Wiadomości

Aktor, który odmówił Greenaway'owi

1 października 2011, 16:11
Iwona Bartnicka i Lech Dyblik (fot. A. Kufel)
Do Gorzowa przybył ostatnio Lech Dyblik, aktor filmowy i piosenkarz. Na początek odwiedził osadzonych w więzieniu w Wawrowie, potem spotkał się z miłośnikami kina w MOS, a wieczorem dał recital w Jazz Clubie Pod Filarami.
Lech Dyblik nie jest gwiazdą polskiego kina, nie gra ról pierwszoplanowych, ale nie sposób go pomylić z innymi. Jest tzw. aktorem charakterystycznym. To także człowiek po przejściach i choćby dlatego często można spotkać go w więzieniach. Nie odsiaduje tam jednak kolejnych wyroków, ale występuje. - Dobrze się rozumiem z tymi ludźmi - mówi. - Na początku trochę się ich bałem. Znam sytuację człowieka, któremu w życiu nie poszło. Wszyscy jesteśmy podobni i mamy podobne problemy.

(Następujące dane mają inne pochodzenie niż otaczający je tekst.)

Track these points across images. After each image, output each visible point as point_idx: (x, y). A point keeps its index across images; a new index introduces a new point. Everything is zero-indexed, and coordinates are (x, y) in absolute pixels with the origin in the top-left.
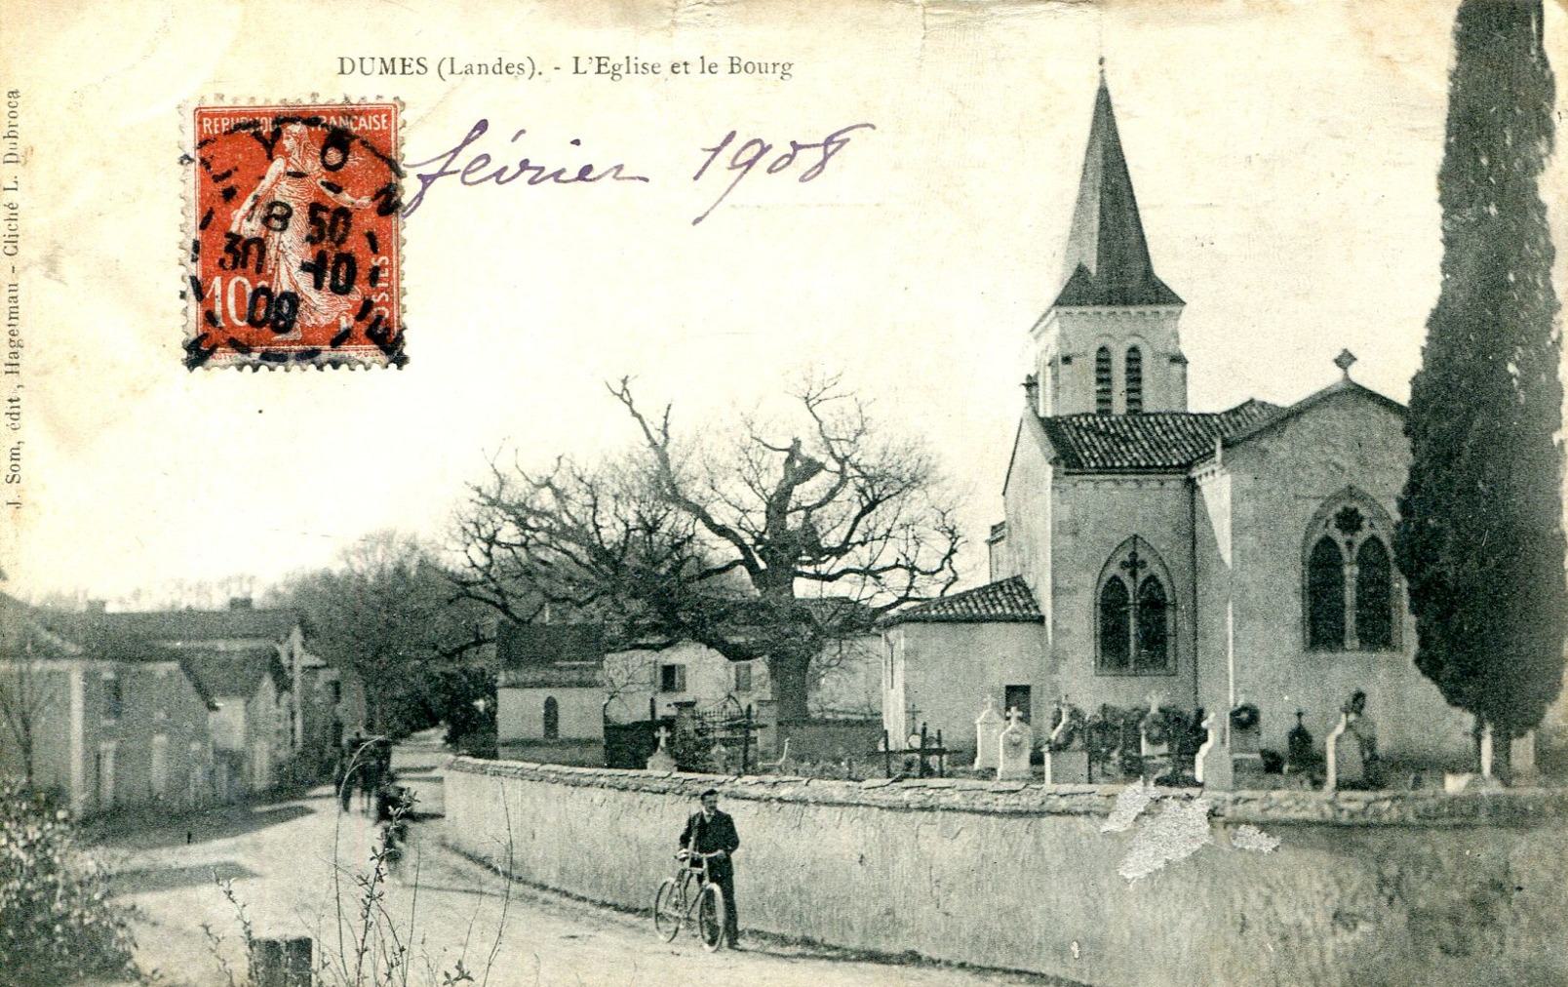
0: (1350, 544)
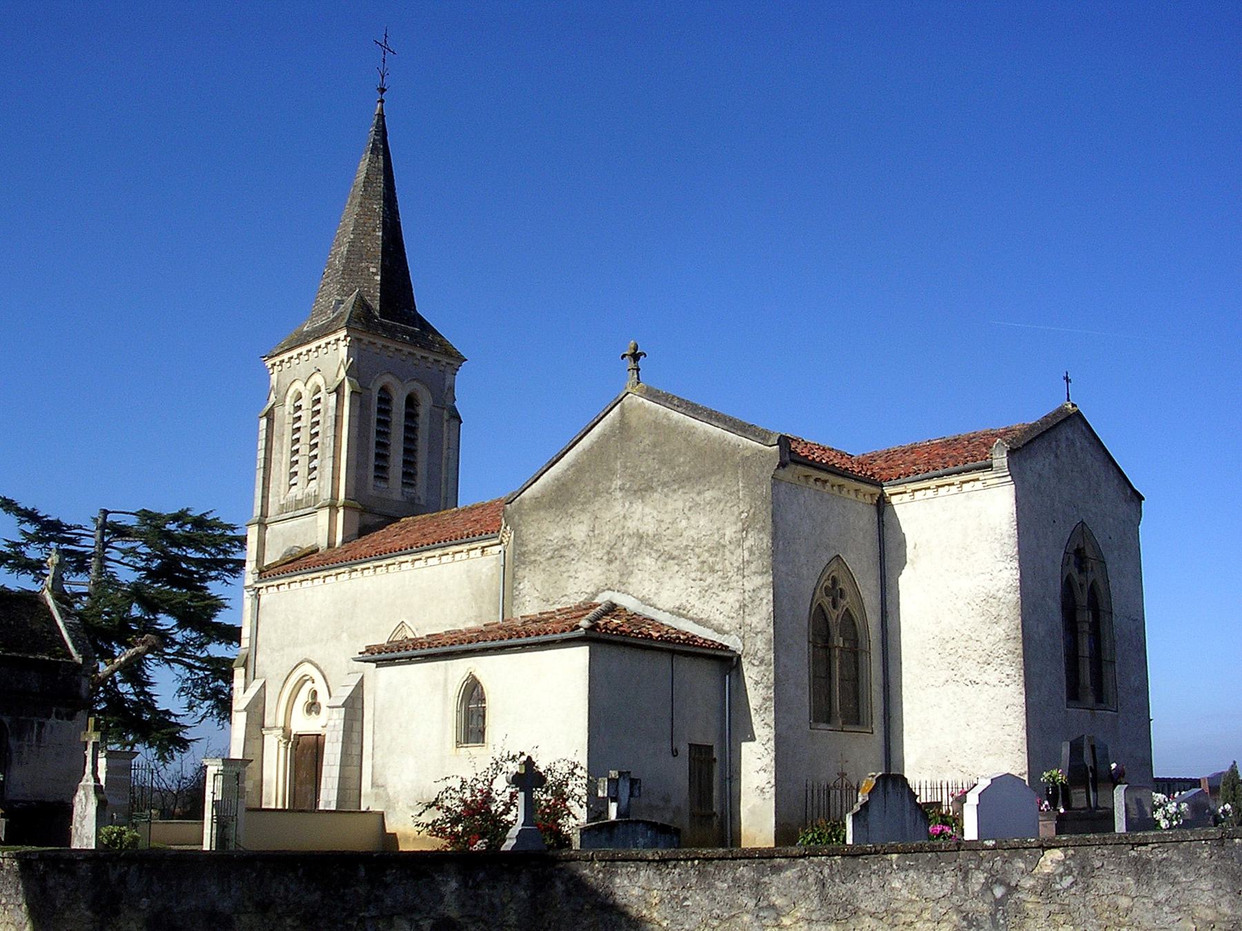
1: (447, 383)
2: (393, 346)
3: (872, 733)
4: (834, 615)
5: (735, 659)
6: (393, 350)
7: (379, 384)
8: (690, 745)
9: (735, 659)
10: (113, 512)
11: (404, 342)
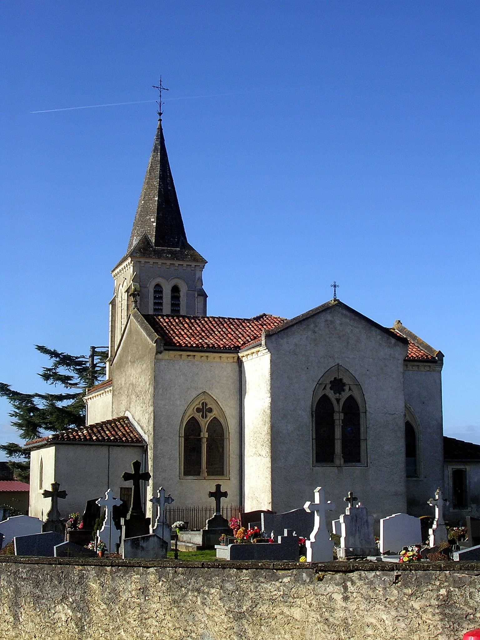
0: (338, 400)
1: (197, 277)
2: (160, 262)
3: (229, 479)
4: (204, 423)
5: (145, 447)
6: (161, 264)
7: (154, 283)
8: (121, 488)
9: (145, 447)
10: (98, 347)
11: (167, 258)
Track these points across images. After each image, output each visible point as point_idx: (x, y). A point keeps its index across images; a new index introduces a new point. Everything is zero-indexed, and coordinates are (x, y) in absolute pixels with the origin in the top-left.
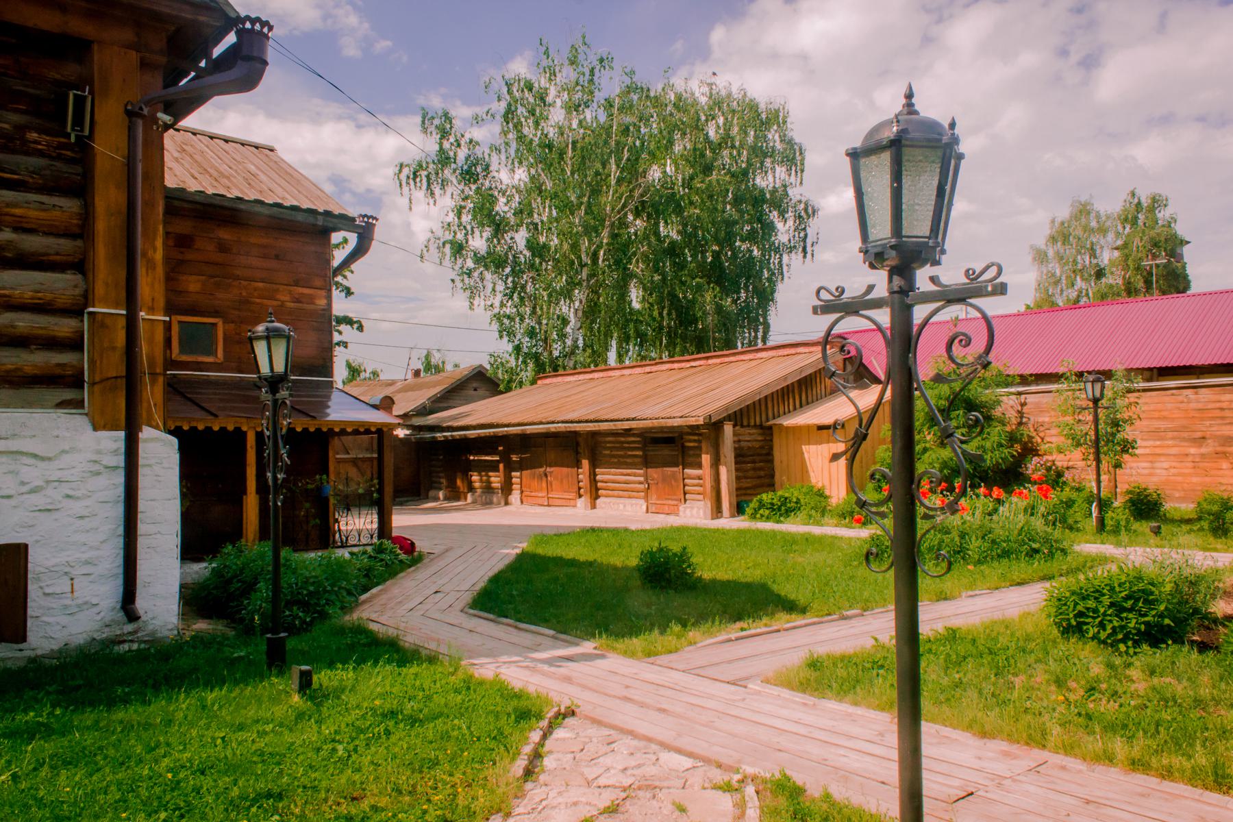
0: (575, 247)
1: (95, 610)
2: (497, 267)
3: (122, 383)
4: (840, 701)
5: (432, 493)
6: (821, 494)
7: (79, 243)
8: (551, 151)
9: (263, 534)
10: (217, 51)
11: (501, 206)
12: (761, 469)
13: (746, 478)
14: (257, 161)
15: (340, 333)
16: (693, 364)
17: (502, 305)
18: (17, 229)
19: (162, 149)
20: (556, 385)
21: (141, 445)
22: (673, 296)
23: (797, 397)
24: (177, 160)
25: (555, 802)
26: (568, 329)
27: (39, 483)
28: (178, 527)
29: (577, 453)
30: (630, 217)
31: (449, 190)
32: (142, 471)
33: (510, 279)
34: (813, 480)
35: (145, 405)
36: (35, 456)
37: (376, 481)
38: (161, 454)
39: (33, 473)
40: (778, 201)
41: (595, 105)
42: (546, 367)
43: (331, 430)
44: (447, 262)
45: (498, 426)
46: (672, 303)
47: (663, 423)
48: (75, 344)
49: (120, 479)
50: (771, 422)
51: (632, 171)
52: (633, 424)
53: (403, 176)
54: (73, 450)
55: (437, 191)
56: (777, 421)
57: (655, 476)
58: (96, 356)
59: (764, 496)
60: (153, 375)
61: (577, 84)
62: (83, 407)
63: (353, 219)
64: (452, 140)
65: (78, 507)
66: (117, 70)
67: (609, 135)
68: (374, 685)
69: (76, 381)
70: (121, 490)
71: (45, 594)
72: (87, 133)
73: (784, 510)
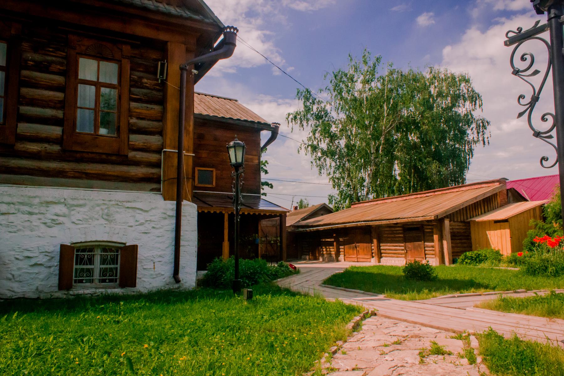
0: (368, 145)
1: (163, 277)
2: (332, 156)
3: (176, 180)
4: (519, 313)
5: (303, 257)
6: (497, 252)
7: (161, 123)
8: (356, 102)
9: (231, 253)
10: (215, 45)
11: (333, 129)
12: (465, 243)
13: (458, 247)
14: (230, 104)
15: (263, 189)
16: (427, 195)
17: (334, 172)
18: (138, 118)
19: (193, 100)
20: (360, 207)
21: (182, 207)
22: (415, 167)
23: (483, 208)
24: (199, 104)
25: (368, 339)
26: (365, 184)
27: (143, 221)
28: (196, 243)
29: (371, 236)
30: (393, 132)
31: (310, 123)
32: (183, 218)
33: (338, 161)
34: (493, 247)
35: (184, 191)
36: (142, 210)
37: (279, 239)
38: (190, 210)
39: (141, 217)
40: (468, 120)
41: (376, 80)
42: (355, 200)
43: (259, 214)
44: (309, 154)
45: (333, 224)
46: (415, 170)
47: (413, 219)
48: (157, 165)
49: (174, 221)
50: (469, 220)
51: (394, 109)
52: (399, 221)
53: (290, 119)
54: (155, 208)
55: (305, 123)
56: (473, 219)
57: (410, 246)
58: (166, 170)
59: (468, 253)
60: (188, 178)
61: (368, 71)
62: (160, 191)
63: (269, 125)
64: (311, 101)
65: (157, 232)
66: (178, 57)
67: (383, 94)
68: (281, 301)
69: (157, 180)
70: (174, 226)
71: (144, 269)
72: (165, 78)
73: (478, 259)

Aktor zrozumiał to 26 lat temu na terapii odwykowej. - Dotarło do mnie, że jestem jak ten tłum na ulicy. Ani to dobrze, ani źle. Nie musisz się dzięki temu specjalnie starać, co było dla mnie uwolnieniem, bo wydawało mi się, że jestem stworzony do wyższych celów - mówił do zebranych w sali audiowizualnej Miejskiego Ośrodka Sztuki w Gorzowie, w przerwie miedzy projekcjami dwóch filmów z jego udziałem - „Weselem” i „Domem złym”. Aktor przyznał, że nie lubi się oglądać na ekranie i dlatego w domu nie ma telewizora.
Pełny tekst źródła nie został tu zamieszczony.